Pick out and copy each line in the entries below that contains the word "диссертаций". Count only matches with the same capital and small letters.
________
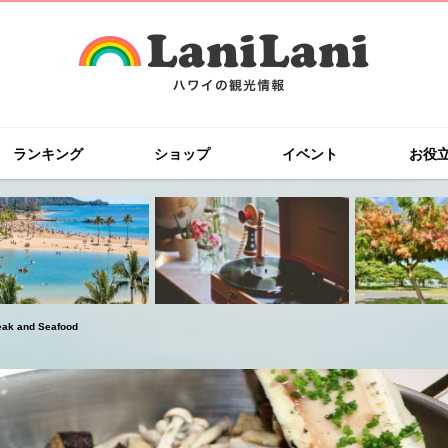
ランキング
ショップ
イベント
お役
and Seafood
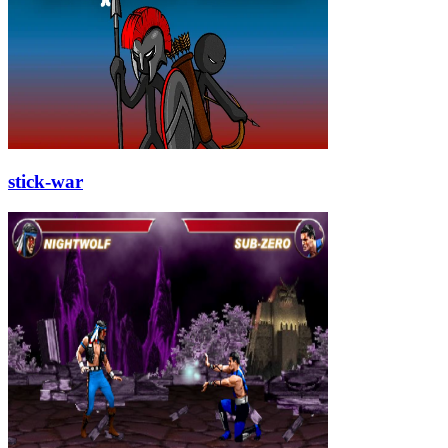
stick-war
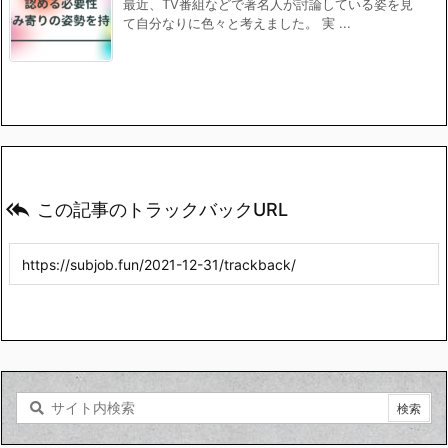
最近、TV番組などで著名人が討論している姿を見
て自分なりに色々と考えました。 実 ...

この記事のトラックバックURL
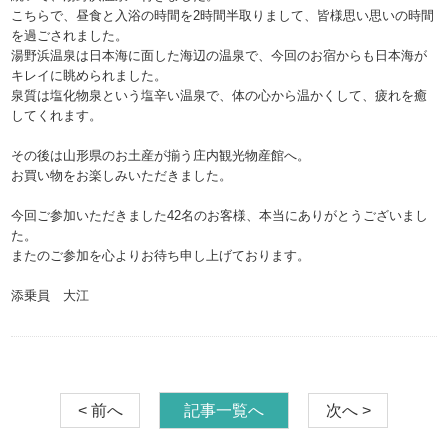
こちらで、昼食と入浴の時間を2時間半取りまして、皆様思い思いの時間
を過ごされました。
湯野浜温泉は日本海に面した海辺の温泉で、今回のお宿からも日本海が
キレイに眺められました。
泉質は塩化物泉という塩辛い温泉で、体の心から温かくして、疲れを癒
してくれます。
その後は山形県のお土産が揃う庄内観光物産館へ。
お買い物をお楽しみいただきました。
今回ご参加いただきました42名のお客様、本当にありがとうございまし
た。
またのご参加を心よりお待ち申し上げております。
添乗員 大江
< 前へ
記事一覧へ
次へ >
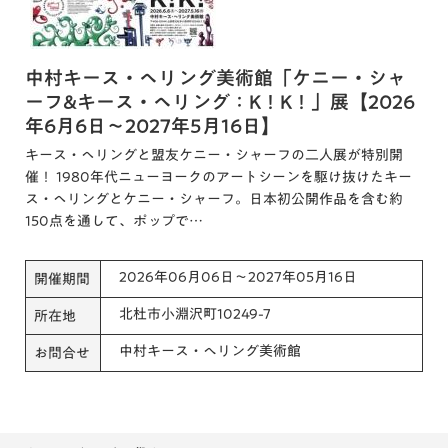
中村キース・ヘリング美術館「ケニー・シャ
ーフ&キース・ヘリング：K！K！」展【2026
年6月6日～2027年5月16日】
キース・ヘリングと盟友ケニー・シャーフの二人展が特別開
催！ 1980年代ニューヨークのアートシーンを駆け抜けたキー
ス・ヘリングとケニー・シャーフ。日本初公開作品を含む約
150点を通して、ポップで…
2026年06月06日～2027年05月16日
開催期間
北杜市小淵沢町10249-7
所在地
中村キース・へリング美術館
お問合せ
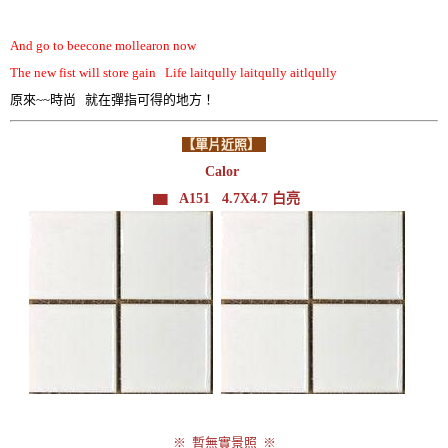
And go to beecone mollearon now
The new fist will store gain Life laitqully laitqully aitlqully
原來~~時尚 就在彈指可得的地方！
【單片近照】
Calor
▆ A151 4.7X4.7 白亮
※ 暫無實景照 ※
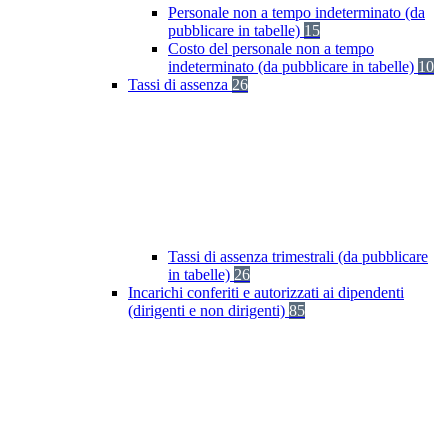
Personale non a tempo indeterminato (da
pubblicare in tabelle)
15
Costo del personale non a tempo
indeterminato (da pubblicare in tabelle)
10
Tassi di assenza
26
Tassi di assenza trimestrali (da pubblicare
in tabelle)
26
Incarichi conferiti e autorizzati ai dipendenti
(dirigenti e non dirigenti)
85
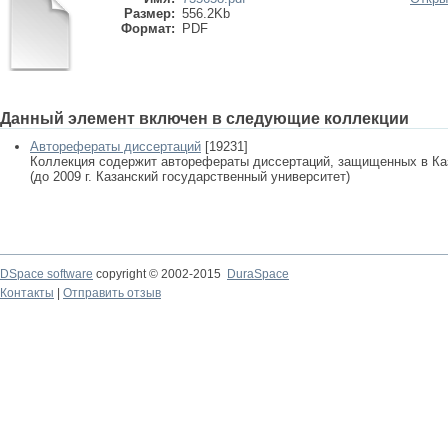
Размер:
556.2Kb
Формат:
PDF
Данный элемент включен в следующие коллекции
Авторефераты диссертаций
[19231]
Коллекция содержит авторефераты диссертаций, защищенных в К
(до 2009 г. Казанский государственный университет)
DSpace software
copyright © 2002-2015
DuraSpace
Контакты
|
Отправить отзыв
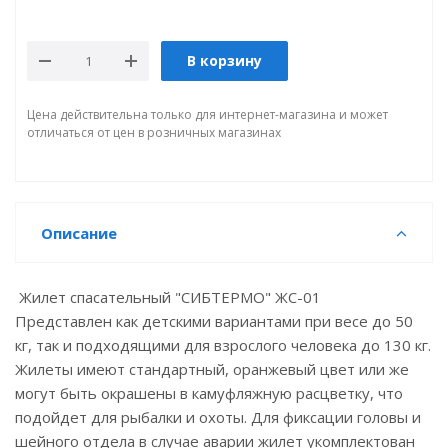
В корзину
Цена действительна только для интернет-магазина и может
отличаться от цен в розничных магазинах
Описание
Жилет спасательный "СИБТЕРМО" ЖС-01
Представлен как детскими вариантами при весе до 50
кг, так и подходящими для взрослого человека до 130 кг.
Жилеты имеют стандартный, оранжевый цвет или же
могут быть окрашены в камуфляжную расцветку, что
подойдет для рыбалки и охоты. Для фиксации головы и
шейного отдела в случае аварии жилет укомплектован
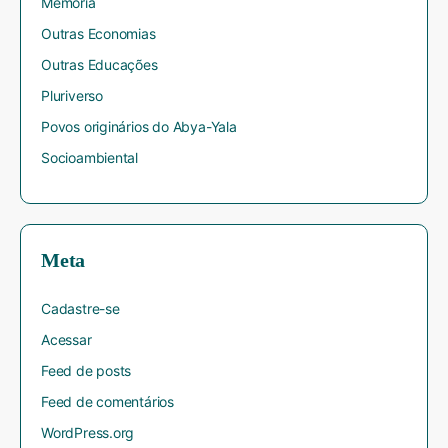
Memória
Outras Economias
Outras Educações
Pluriverso
Povos originários do Abya-Yala
Socioambiental
Meta
Cadastre-se
Acessar
Feed de posts
Feed de comentários
WordPress.org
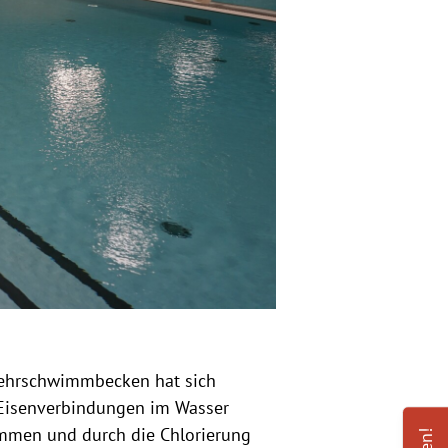
 Lehrschwimmbecken hat sich
h Eisenverbindungen im Wasser
ommen und durch die Chlorierung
________
*Solution:*
Авторефераты диссертаций
Коллекция содержит авторефераты диссертаций, защищенных в К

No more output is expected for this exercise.